As bênçãos e maldições na família de Noé
20. Dentre os filhos de Noé, um deles caiu em maldição, enquanto os outros dois herdaram a bênção pelas suas obras. O mais jovem deles, de fato, chamado Cam porque riu dos seus pais, tornou-se culpado do pecado de impiedade por afrontar e ofender o pai, e atraiu a maldição que se transmite a toda a sua descendência. Resultou que toda a sua descendência foi amaldiçoada, e nesse pecado cresceu e se multiplicou. Ao contrário, Sem e Jafé, seus irmãos, pela piedade pelo seu genitor, obtiveram a bênção. Eis os termos da maldição lançada por Noé sobre Cam: “Maldito seja Canaã! Que ele seja, para seus irmãos, o último dos escravos”. Quando alcançou a idade adulta, Cam teve sobre a terra uma posteridade numerosa como uma floresta, desenvolvendo-se por quatorze gerações de descendentes, quando por Deus, em seguida, foi ceifada. De fato, os cananeus, os eteus, os farezeus, os eveus, os amorreus, os jebuzeus, os gergeseus, os sodomitas, os árabes, os habitantes da Fenícia, todos os egípcios e os lídios descendem de Cam, e caíram sobre a maldição, que se estende por longo tempo sobre aqueles ímpios.
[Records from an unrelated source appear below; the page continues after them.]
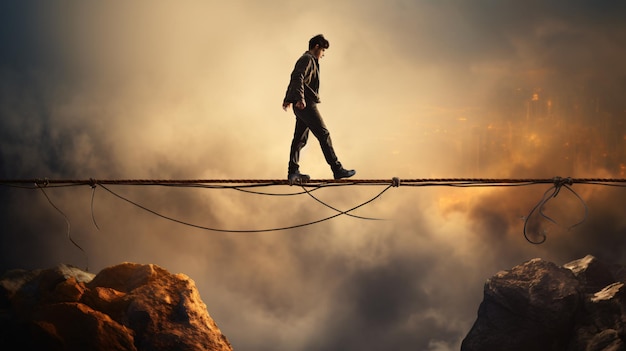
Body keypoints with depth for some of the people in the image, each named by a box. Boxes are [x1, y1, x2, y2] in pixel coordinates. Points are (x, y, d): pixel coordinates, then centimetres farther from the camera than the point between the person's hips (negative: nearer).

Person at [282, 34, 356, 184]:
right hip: (306, 105, -11)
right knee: (323, 135, -9)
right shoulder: (307, 59, -8)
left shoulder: (307, 59, 25)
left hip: (301, 106, 11)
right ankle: (337, 169, -10)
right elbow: (298, 78, -24)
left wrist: (288, 99, 44)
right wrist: (300, 98, -35)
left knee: (300, 138, 9)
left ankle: (293, 172, 9)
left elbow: (294, 79, 35)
21. Tal como a maldição seguiu o seu caminho, também a bênção se estendeu à posteridade dos que a receberam, cada qual segundo a sua ordem. Primeiramente, foi abençoado Sem com estas palavras: “Bendito seja Iahweh, o Deus de Sem, e que Canaã seja seu escravo!”. O efeito da bênção é este: Deus, Senhor do universo, tornou-se, por Sem, objeto privilegiado de sua piedade; a bênção se desenvolveu quando atingiu Abraão, que, na descendência de Sem, chega à décima geração segundo a ordem genealógica descendente. E é esta razão pela qual o Pai, Deus do universo, se compraz em ser chamado “Deus de Abraão, Deus de Isaac e Deus de Jacó”, porque a bênção de Sem chagou até Abraão. A bênção de Jafé foi formulada da seguinte forma: “Que Deus dilate Jafé, que ele habite nas tendas de Sem, e que Canaã seja seu escravo!”. Essa bênção floresceu ao final desse período, quando o Senhor se manifestou às nações por seu chamado – pois Deus dilatou seu chamado até elas – e “por toda a terra sua linha aparece, e até os confins do mundo a sua linhagem”. Dilatar significa, pois, o chamado dentre as nações, a saber, a Igreja. E “habitar na casa de Sem” indica a herança dos patriarcas, por terem recebido de Jesus Cristo o direito de primogenitura. Desse modo, segundo a ordem da bênção, cada um recebeu, por meio da descendência, o fruto da bênção.

A Aliança universal
22. Depois do dilúvio, Deus estabeleceu um pacto de aliança com o mundo inteiro, em particular com os animais e com os homens, em virtude da qual jamais destruiria com um dilúvio o que refloresceria sobre a terra, e lhes deu um sinal: “Quando eu reunir as nuvens sobre a terra e o arco aparecer na nuvem, eu me lembrarei da aliança que há entre mim e vós e todos os seres vivos: toda carne e as águas não mais se tornarão um dilúvio para destruir toda carne”. [Deus] Mudou a comida dos homens, dando-lhes ordem de comer carne, pois, a partir da primeira criatura, Adão, até o dilúvio, os homens se alimentavam apenas de grãos e frutos das árvores; porém, o alimento da carne não lhes era permitido. Como os três filhos de Noé eram o princípio da raça dos homens, Deus os abençoou para que se multiplicassem e crescessem, dizendo: “Sede fecundos, multiplicai-vos, enchei a terra. Sede o medo e o pavor de todos os animais da terra e de todas as aves do céu, comei de tudo que se move pela terra e todos os peixes do mar: eles são entregues nas vossas mãos. Tudo o que se move e possui vida vos servirá de alimento, tudo isso eu vos dou, como vos dei as verduras das plantas. Mas não comereis
a carne com a sua alma, isto é, o sangue. Pedirei contas, porém, do sangue de cada um de vós. Pedirei contas a todos os animais e ao homem, aos homens entre si, eu pedirei contas da alma do homem. Quem derrama o sangue do homem, pelo homem terá seu sangue derramado. Pois à imagem de Deus o homem foi feito”. E a imagem de Deus
é o Filho, de cuja imagem foi feito o homem. Por essa razão, [o Filho] se manifestou no fim dos tempos, “para demonstrar que imagem era semelhante a ele”. Depois dessa aliança, o gênero humano se multiplicou e se propagou a partir da
posteridade desses três filhos de Noé. E “havia, então, um só lábio na terra”, ou seja, uma só língua.

O que você destaca neste texto?
Como ele serviu para sua espiritualidade?